勝ち続けてはいけない。勝ちばかりを目指してはいけない・・・。

時には負けなさい・・・。


今年(2005年)の2月初旬 大寒の頃、九州・四国はすっぽり大雪の網をかぶせられてしまった。

3日も4日も雪が降り 宮崎や鹿児島まで雪が舞ったという。

私の住む阿蘇山の外輪の山々や畑や大地は 真っ白の雪に覆われた。

朝は寒く つららが斜めにぶら下がり、道も凍った。

しかし 朝の景色は 身震いしながらも 立ち尽くしてしまうほど美しい。

大きな山も小さな山も、大きな木も小さな木も、大きな枝も小さな枝も、枝先まで雪をまぶされ 風にふるえながら輝いている。


ほんとに朝の雪景色は心を静ませてくれる。

いつもの生活風景が雪によって一変し まったく別の顔を見せる時、人の心におきる変化も「さもありなん!」と許したくなる。

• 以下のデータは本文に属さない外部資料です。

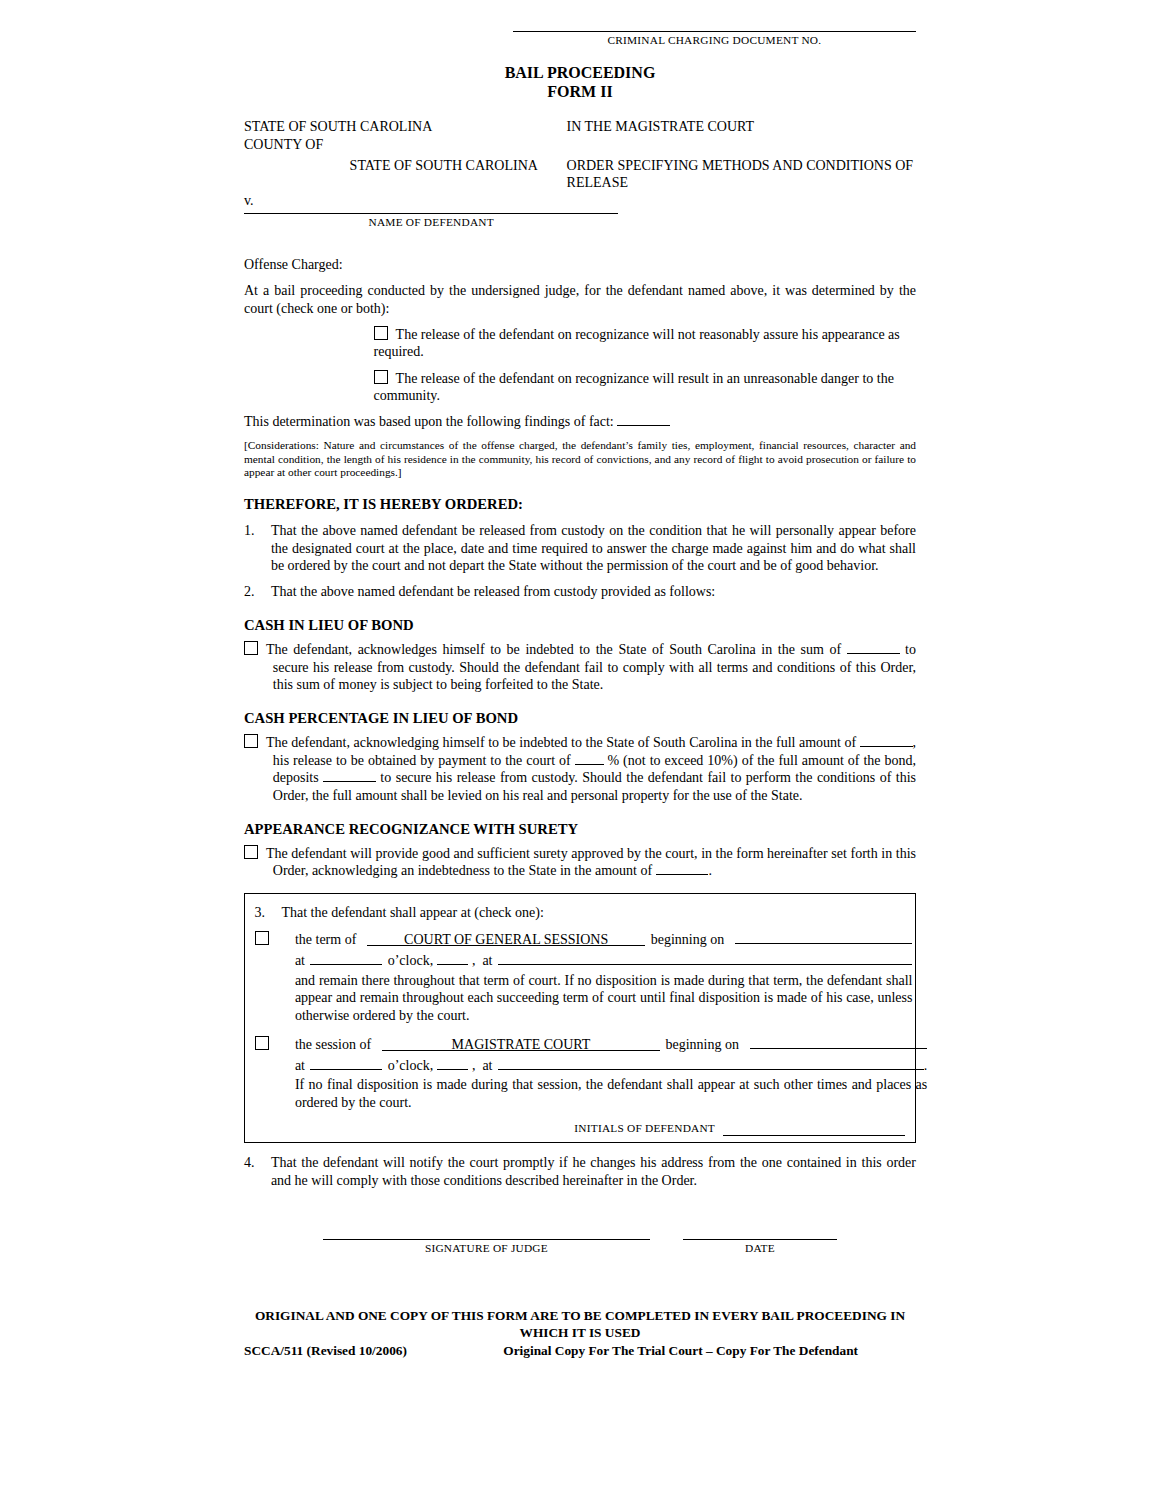CRIMINAL CHARGING DOCUMENT NO.
BAIL PROCEEDING FORM II
| STATE OF SOUTH CAROLINA | IN THE MAGISTRATE COURT |
| COUNTY OF | |
| STATE OF SOUTH CAROLINA | ORDER SPECIFYING METHODS AND CONDITIONS OF RELEASE |
| v. | |
NAME OF DEFENDANT
Offense Charged:
At a bail proceeding conducted by the undersigned judge, for the defendant named above, it was determined by the court (check one or both):
The release of the defendant on recognizance will not reasonably assure his appearance as required.
The release of the defendant on recognizance will result in an unreasonable danger to the community.
This determination was based upon the following findings of fact:
[Considerations: Nature and circumstances of the offense charged, the defendant’s family ties, employment, financial resources, character and mental condition, the length of his residence in the community, his record of convictions, and any record of flight to avoid prosecution or failure to appear at other court proceedings.]
THEREFORE, IT IS HEREBY ORDERED:
1. That the above named defendant be released from custody on the condition that he will personally appear before the designated court at the place, date and time required to answer the charge made against him and do what shall be ordered by the court and not depart the State without the permission of the court and be of good behavior.
2. That the above named defendant be released from custody provided as follows:
CASH IN LIEU OF BOND
The defendant, acknowledges himself to be indebted to the State of South Carolina in the sum of to secure his release from custody. Should the defendant fail to comply with all terms and conditions of this Order, this sum of money is subject to being forfeited to the State.
CASH PERCENTAGE IN LIEU OF BOND
The defendant, acknowledging himself to be indebted to the State of South Carolina in the full amount of , his release to be obtained by payment to the court of % (not to exceed 10%) of the full amount of the bond, deposits to secure his release from custody. Should the defendant fail to perform the conditions of this Order, the full amount shall be levied on his real and personal property for the use of the State.
APPEARANCE RECOGNIZANCE WITH SURETY
The defendant will provide good and sufficient surety approved by the court, in the form hereinafter set forth in this Order, acknowledging an indebtedness to the State in the amount of .
3. That the defendant shall appear at (check one):
the term of COURT OF GENERAL SESSIONS beginning on
at o’clock, , at
and remain there throughout that term of court. If no disposition is made during that term, the defendant shall appear and remain throughout each succeeding term of court until final disposition is made of his case, unless otherwise ordered by the court.
the session of MAGISTRATE COURT beginning on
at o’clock, , at .
If no final disposition is made during that session, the defendant shall appear at such other times and places as ordered by the court.
INITIALS OF DEFENDANT
4. That the defendant will notify the court promptly if he changes his address from the one contained in this order and he will comply with those conditions described hereinafter in the Order.
SIGNATURE OF JUDGE
DATE
ORIGINAL AND ONE COPY OF THIS FORM ARE TO BE COMPLETED IN EVERY BAIL PROCEEDING IN WHICH IT IS USED
SCCA/511 (Revised 10/2006) Original Copy For The Trial Court – Copy For The Defendant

今もある 人に見せられない純な心も 濁りも すべて白く覆いかぶせられたら 一瞬にして違う世界に行けるかもしれない!朝の雪景色の世界のように!


その九州の雪景色の途中で 私は東京に飛び立った。

東京は西日本の寒気と違って バンバンの快晴、小春日和の世界だった。

毎朝 透んだ東の空から 朝焼けの中に太陽が昇って 西日本の冬景色が信じられなかった。


というのは この寒気団の訪問中に私は大事な命を二つ喪ってしまった。

一つは大切な友人(女性)。一つは私の長兄。

友人も 長兄も、その前日まで その夕刻まで元気で・・・まったく突然倒れ あっという間にこの世を去った。

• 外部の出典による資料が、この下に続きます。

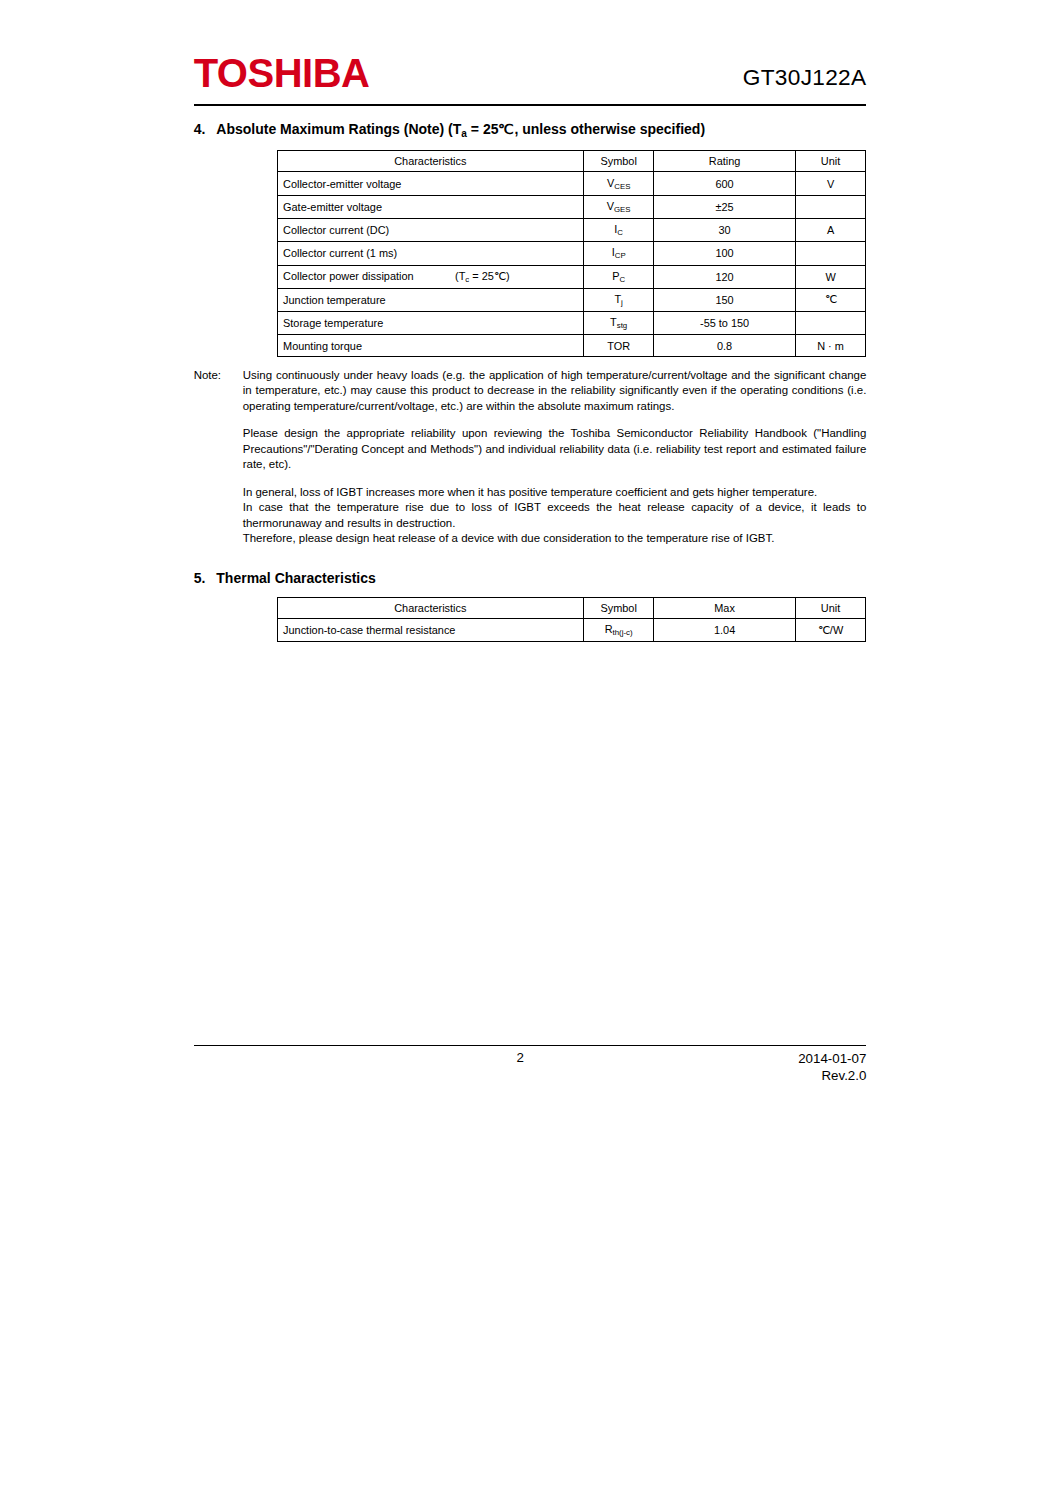TOSHIBA
GT30J122A
4. Absolute Maximum Ratings (Note) (Ta = 25℃, unless otherwise specified)
| Characteristics | Symbol | Rating | Unit |
| --- | --- | --- | --- |
| Collector-emitter voltage | V CES | 600 | V |
| Gate-emitter voltage | V GES | ±25 | |
| Collector current (DC) | I C | 30 | A |
| Collector current (1 ms) | I CP | 100 | |
| Collector power dissipation (T c = 25℃) | P C | 120 | W |
| Junction temperature | T j | 150 | ℃ |
| Storage temperature | T stg | -55 to 150 | |
| Mounting torque | TOR | 0.8 | N · m |
Note:
Using continuously under heavy loads (e.g. the application of high temperature/current/voltage and the significant change in temperature, etc.) may cause this product to decrease in the reliability significantly even if the operating conditions (i.e. operating temperature/current/voltage, etc.) are within the absolute maximum ratings.
Please design the appropriate reliability upon reviewing the Toshiba Semiconductor Reliability Handbook ("Handling Precautions"/"Derating Concept and Methods") and individual reliability data (i.e. reliability test report and estimated failure rate, etc).
In general, loss of IGBT increases more when it has positive temperature coefficient and gets higher temperature.
In case that the temperature rise due to loss of IGBT exceeds the heat release capacity of a device, it leads to thermorunaway and results in destruction.
Therefore, please design heat release of a device with due consideration to the temperature rise of IGBT.
5. Thermal Characteristics
| Characteristics | Symbol | Max | Unit |
| --- | --- | --- | --- |
| Junction-to-case thermal resistance | R th(j-c) | 1.04 | ℃/W |
2
2014-01-07
Rev.2.0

友人は大分の田舎で女性ながら たくさんの人に慕われ 数百人の弔問者に見守られながらの式であった。

一方 長兄は親族だけに見送られた、ひっそりとした東京での式であった。


雪景色のように 日常が一変するほどの驚きだった。

私にとって二人の死はまだ遠く、元気な日常以外のイメージはまったく湧かないほどの健康体だったのだ。


長兄は終戦の頃が小学5年くらいで、あの混乱の昭和20年代が一番の多感な青春期であったため、進学もままならず 松本清張が描いた小倉市の米軍による占領の時代を 憧れと戸惑いと 貧苦の中で成長した。時代の波に揺られながらも 昭和後期の泰平と、平成の爛熟をまた 戸惑いつつ過ごした。


私も兄と同じ時代の波を受けながら、あの貧苦と劣等感と ジープを乗り回していたあの米兵への憧れを心にしみ込ませてきた昭和 平成を過ごした。

現代の物に溢れながらも 達成感のない 得体のしれない不安に生きる兄を先に見ながら歩んだ。

今はもう兄の そして友人の女性の悲しみも 喜びも 皆魂の海に流されてしまった。

思い浮かぶのは笑顔ばかり。

本当に・・・あの世に持っていけるものは 人に与えた喜びと悲しみだけ。

残された私たちは淋しがってはいいけれど 悲しんではいけない・・・と思いながらも 力が抜けてしまう。